## Work task
Filter the entries and keep only the lines where the string "contingut" appears.

*****

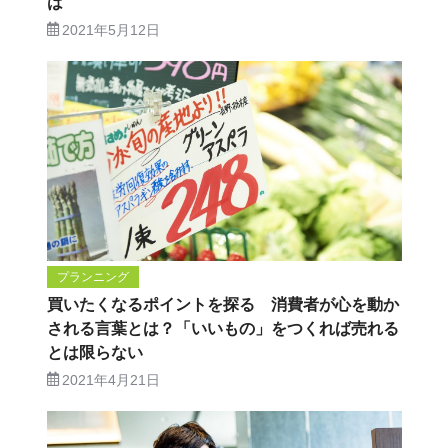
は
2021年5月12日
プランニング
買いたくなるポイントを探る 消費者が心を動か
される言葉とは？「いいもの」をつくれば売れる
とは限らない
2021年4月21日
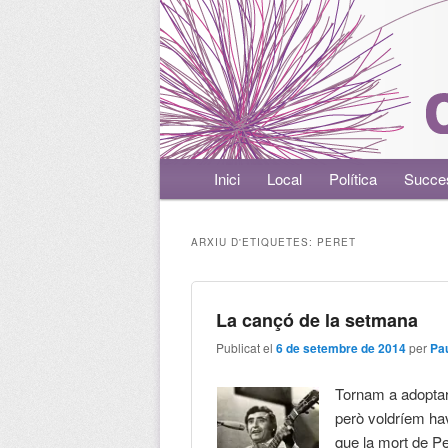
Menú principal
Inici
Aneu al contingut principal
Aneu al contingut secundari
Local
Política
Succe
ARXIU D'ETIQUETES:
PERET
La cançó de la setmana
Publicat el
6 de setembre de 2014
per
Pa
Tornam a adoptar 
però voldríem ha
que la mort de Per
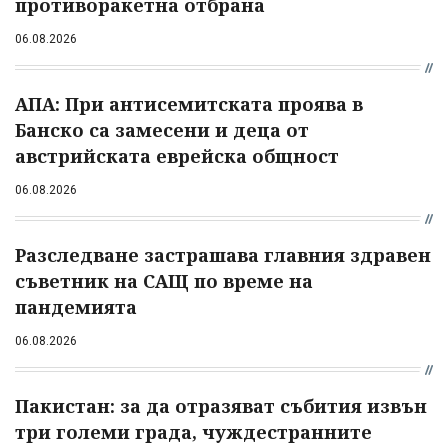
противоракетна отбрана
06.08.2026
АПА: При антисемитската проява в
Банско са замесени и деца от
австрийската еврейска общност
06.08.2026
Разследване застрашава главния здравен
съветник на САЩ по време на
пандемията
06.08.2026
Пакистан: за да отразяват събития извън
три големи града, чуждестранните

*****

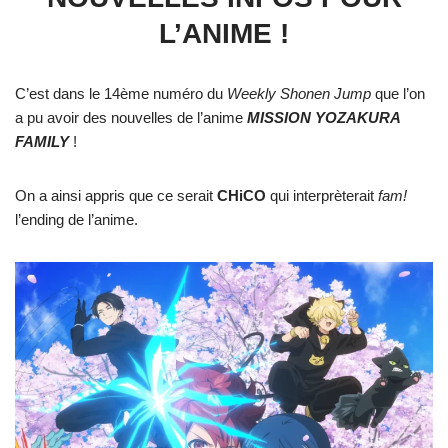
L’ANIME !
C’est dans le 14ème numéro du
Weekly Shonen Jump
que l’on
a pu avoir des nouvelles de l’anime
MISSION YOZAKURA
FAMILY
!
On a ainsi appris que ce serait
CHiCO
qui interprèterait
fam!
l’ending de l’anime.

*****

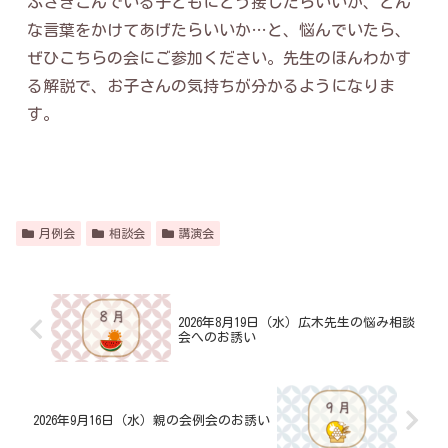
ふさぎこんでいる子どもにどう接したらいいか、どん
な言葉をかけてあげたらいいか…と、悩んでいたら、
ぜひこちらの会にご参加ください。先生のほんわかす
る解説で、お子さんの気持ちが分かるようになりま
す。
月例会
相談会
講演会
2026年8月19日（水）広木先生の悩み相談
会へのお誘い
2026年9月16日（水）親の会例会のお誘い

*****

## Task answer
Aneu al contingut principal
Aneu al contingut secundari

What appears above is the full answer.